Comparative geochemical and pyrolytic study of coals, associated kerogens, and isolated vitrinites at the limit between subbituminous and bituminous coal

Abstract

A sample set consisting of coal, overlying and intercalating siliciclastic rocks and kerogen concentrated from these rocks of nine Pennsylvanian subbituminous to bituminous coal seam intervals from the German Ruhr Basin was analysed in order to detect chemical structural differences of the organic matter. Vitrinites from the coal seams and the kerogen concentrates were isolated to study effects of maceral group composition on chemical properties of typical type III kerogen. Rock-Eval Tmax values of sediment samples are higher than both those of the kerogen concentrated from them and associated coal samples. This is a result of the mineral matrix effect. Higher OI values of the sediment and kerogen samples as compared to those of the bulk coal samples cannot be explained by the abundance of carbonyl/carboxyl groups as reflected by results obtained by attenuated total reflectance (ATR) FT-IR spectroscopy.
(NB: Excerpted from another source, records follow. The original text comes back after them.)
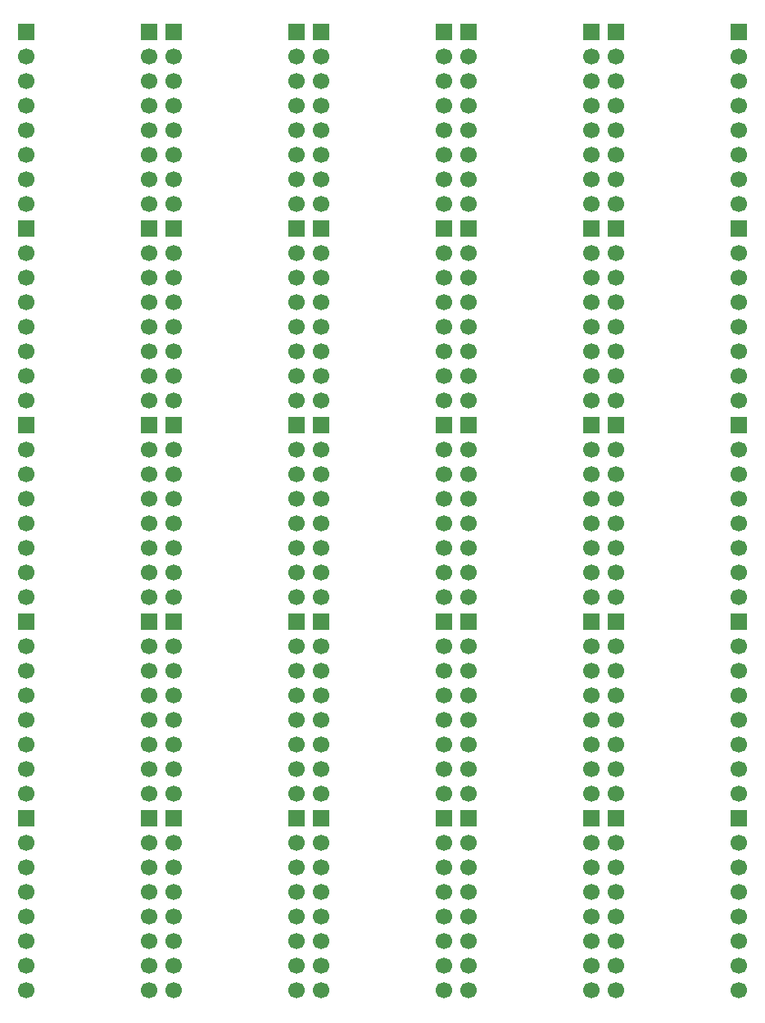
<source format=gbr>
G04 DipTrace 3.3.1.3*
G04 BottomMask.gbr*
%MOIN*%
G04 #@! TF.FileFunction,Soldermask,Bot*
G04 #@! TF.Part,Single*
%ADD33C,0.066935*%
%ADD35R,0.066935X0.066935*%
%FSLAX26Y26*%
G04*
G70*
G90*
G75*
G01*
G04 BotMask*
%LPD*%
D35*
X943700Y1143700D3*
X443700D3*
D33*
Y1043700D3*
Y943700D3*
Y843700D3*
Y743700D3*
Y643700D3*
Y543700D3*
Y443700D3*
X943700Y1043700D3*
Y943700D3*
Y843700D3*
Y743700D3*
Y643700D3*
Y543700D3*
Y443700D3*
D35*
X1543700Y1143700D3*
X1043700D3*
D33*
Y1043700D3*
Y943700D3*
Y843700D3*
Y743700D3*
Y643700D3*
Y543700D3*
Y443700D3*
X1543700Y1043700D3*
Y943700D3*
Y843700D3*
Y743700D3*
Y643700D3*
Y543700D3*
Y443700D3*
D35*
X2143700Y1143700D3*
X1643700D3*
D33*
Y1043700D3*
Y943700D3*
Y843700D3*
Y743700D3*
Y643700D3*
Y543700D3*
Y443700D3*
X2143700Y1043700D3*
Y943700D3*
Y843700D3*
Y743700D3*
Y643700D3*
Y543700D3*
Y443700D3*
D35*
X2743700Y1143700D3*
X2243700D3*
D33*
Y1043700D3*
Y943700D3*
Y843700D3*
Y743700D3*
Y643700D3*
Y543700D3*
Y443700D3*
X2743700Y1043700D3*
Y943700D3*
Y843700D3*
Y743700D3*
Y643700D3*
Y543700D3*
Y443700D3*
D35*
X3343700Y1143700D3*
X2843700D3*
D33*
Y1043700D3*
Y943700D3*
Y843700D3*
Y743700D3*
Y643700D3*
Y543700D3*
Y443700D3*
X3343700Y1043700D3*
Y943700D3*
Y843700D3*
Y743700D3*
Y643700D3*
Y543700D3*
Y443700D3*
D35*
X943700Y1943700D3*
X443700D3*
D33*
Y1843700D3*
Y1743700D3*
Y1643700D3*
Y1543700D3*
Y1443700D3*
Y1343700D3*
Y1243700D3*
X943700Y1843700D3*
Y1743700D3*
Y1643700D3*
Y1543700D3*
Y1443700D3*
Y1343700D3*
Y1243700D3*
D35*
X1543700Y1943700D3*
X1043700D3*
D33*
Y1843700D3*
Y1743700D3*
Y1643700D3*
Y1543700D3*
Y1443700D3*
Y1343700D3*
Y1243700D3*
X1543700Y1843700D3*
Y1743700D3*
Y1643700D3*
Y1543700D3*
Y1443700D3*
Y1343700D3*
Y1243700D3*
D35*
X2143700Y1943700D3*
X1643700D3*
D33*
Y1843700D3*
Y1743700D3*
Y1643700D3*
Y1543700D3*
Y1443700D3*
Y1343700D3*
Y1243700D3*
X2143700Y1843700D3*
Y1743700D3*
Y1643700D3*
Y1543700D3*
Y1443700D3*
Y1343700D3*
Y1243700D3*
D35*
X2743700Y1943700D3*
X2243700D3*
D33*
Y1843700D3*
Y1743700D3*
Y1643700D3*
Y1543700D3*
Y1443700D3*
Y1343700D3*
Y1243700D3*
X2743700Y1843700D3*
Y1743700D3*
Y1643700D3*
Y1543700D3*
Y1443700D3*
Y1343700D3*
Y1243700D3*
D35*
X3343700Y1943700D3*
X2843700D3*
D33*
Y1843700D3*
Y1743700D3*
Y1643700D3*
Y1543700D3*
Y1443700D3*
Y1343700D3*
Y1243700D3*
X3343700Y1843700D3*
Y1743700D3*
Y1643700D3*
Y1543700D3*
Y1443700D3*
Y1343700D3*
Y1243700D3*
D35*
X943700Y2743700D3*
X443700D3*
D33*
Y2643700D3*
Y2543700D3*
Y2443700D3*
Y2343700D3*
Y2243700D3*
Y2143700D3*
Y2043700D3*
X943700Y2643700D3*
Y2543700D3*
Y2443700D3*
Y2343700D3*
Y2243700D3*
Y2143700D3*
Y2043700D3*
D35*
X1543700Y2743700D3*
X1043700D3*
D33*
Y2643700D3*
Y2543700D3*
Y2443700D3*
Y2343700D3*
Y2243700D3*
Y2143700D3*
Y2043700D3*
X1543700Y2643700D3*
Y2543700D3*
Y2443700D3*
Y2343700D3*
Y2243700D3*
Y2143700D3*
Y2043700D3*
D35*
X2143700Y2743700D3*
X1643700D3*
D33*
Y2643700D3*
Y2543700D3*
Y2443700D3*
Y2343700D3*
Y2243700D3*
Y2143700D3*
Y2043700D3*
X2143700Y2643700D3*
Y2543700D3*
Y2443700D3*
Y2343700D3*
Y2243700D3*
Y2143700D3*
Y2043700D3*
D35*
X2743700Y2743700D3*
X2243700D3*
D33*
Y2643700D3*
Y2543700D3*
Y2443700D3*
Y2343700D3*
Y2243700D3*
Y2143700D3*
Y2043700D3*
X2743700Y2643700D3*
Y2543700D3*
Y2443700D3*
Y2343700D3*
Y2243700D3*
Y2143700D3*
Y2043700D3*
D35*
X3343700Y2743700D3*
X2843700D3*
D33*
Y2643700D3*
Y2543700D3*
Y2443700D3*
Y2343700D3*
Y2243700D3*
Y2143700D3*
Y2043700D3*
X3343700Y2643700D3*
Y2543700D3*
Y2443700D3*
Y2343700D3*
Y2243700D3*
Y2143700D3*
Y2043700D3*
D35*
X943700Y3543700D3*
X443700D3*
D33*
Y3443700D3*
Y3343700D3*
Y3243700D3*
Y3143700D3*
Y3043700D3*
Y2943700D3*
Y2843700D3*
X943700Y3443700D3*
Y3343700D3*
Y3243700D3*
Y3143700D3*
Y3043700D3*
Y2943700D3*
Y2843700D3*
D35*
X1543700Y3543700D3*
X1043700D3*
D33*
Y3443700D3*
Y3343700D3*
Y3243700D3*
Y3143700D3*
Y3043700D3*
Y2943700D3*
Y2843700D3*
X1543700Y3443700D3*
Y3343700D3*
Y3243700D3*
Y3143700D3*
Y3043700D3*
Y2943700D3*
Y2843700D3*
D35*
X2143700Y3543700D3*
X1643700D3*
D33*
Y3443700D3*
Y3343700D3*
Y3243700D3*
Y3143700D3*
Y3043700D3*
Y2943700D3*
Y2843700D3*
X2143700Y3443700D3*
Y3343700D3*
Y3243700D3*
Y3143700D3*
Y3043700D3*
Y2943700D3*
Y2843700D3*
D35*
X2743700Y3543700D3*
X2243700D3*
D33*
Y3443700D3*
Y3343700D3*
Y3243700D3*
Y3143700D3*
Y3043700D3*
Y2943700D3*
Y2843700D3*
X2743700Y3443700D3*
Y3343700D3*
Y3243700D3*
Y3143700D3*
Y3043700D3*
Y2943700D3*
Y2843700D3*
D35*
X3343700Y3543700D3*
X2843700D3*
D33*
Y3443700D3*
Y3343700D3*
Y3243700D3*
Y3143700D3*
Y3043700D3*
Y2943700D3*
Y2843700D3*
X3343700Y3443700D3*
Y3343700D3*
Y3243700D3*
Y3143700D3*
Y3043700D3*
Y2943700D3*
Y2843700D3*
D35*
X943700Y4343700D3*
X443700D3*
D33*
Y4243700D3*
Y4143700D3*
Y4043700D3*
Y3943700D3*
Y3843700D3*
Y3743700D3*
Y3643700D3*
X943700Y4243700D3*
Y4143700D3*
Y4043700D3*
Y3943700D3*
Y3843700D3*
Y3743700D3*
Y3643700D3*
D35*
X1543700Y4343700D3*
X1043700D3*
D33*
Y4243700D3*
Y4143700D3*
Y4043700D3*
Y3943700D3*
Y3843700D3*
Y3743700D3*
Y3643700D3*
X1543700Y4243700D3*
Y4143700D3*
Y4043700D3*
Y3943700D3*
Y3843700D3*
Y3743700D3*
Y3643700D3*
D35*
X2143700Y4343700D3*
X1643700D3*
D33*
Y4243700D3*
Y4143700D3*
Y4043700D3*
Y3943700D3*
Y3843700D3*
Y3743700D3*
Y3643700D3*
X2143700Y4243700D3*
Y4143700D3*
Y4043700D3*
Y3943700D3*
Y3843700D3*
Y3743700D3*
Y3643700D3*
D35*
X2743700Y4343700D3*
X2243700D3*
D33*
Y4243700D3*
Y4143700D3*
Y4043700D3*
Y3943700D3*
Y3843700D3*
Y3743700D3*
Y3643700D3*
X2743700Y4243700D3*
Y4143700D3*
Y4043700D3*
Y3943700D3*
Y3843700D3*
Y3743700D3*
Y3643700D3*
D35*
X3343700Y4343700D3*
X2843700D3*
D33*
Y4243700D3*
Y4143700D3*
Y4043700D3*
Y3943700D3*
Y3843700D3*
Y3743700D3*
Y3643700D3*
X3343700Y4243700D3*
Y4143700D3*
Y4043700D3*
Y3943700D3*
Y3843700D3*
Y3743700D3*
Y3643700D3*
M02*

</source>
Ratios of the areas of the aromatic γCH out of plane, the aliphatic νCHx stretching, and the aromatic νC=C ring stretch regions imply a lower degree of aromaticity and at the same time higher degree of condensation of vitrinites originated from the sedimentary layers, respectively. Upon Curie Point (CP) pyrolysis at 590 °C, these vitrinite samples generate higher amounts of long-chained normal alkanes and n-alkenes than the bulk samples or the vitrinite originating from the coals. While reflectance values of vitrinites from coals and sedimentary layers are within the standard deviation of values expected for the narrow maturity window, only the vitrinites of the coal seams show some correlation with depth. Clearly, the relative abundance of phenols is decreasing with increasing maturity, as well as the ratio of benzenes over higher condensed aromatic moieties as revealed by their pyrolysis products generated at 764 °C.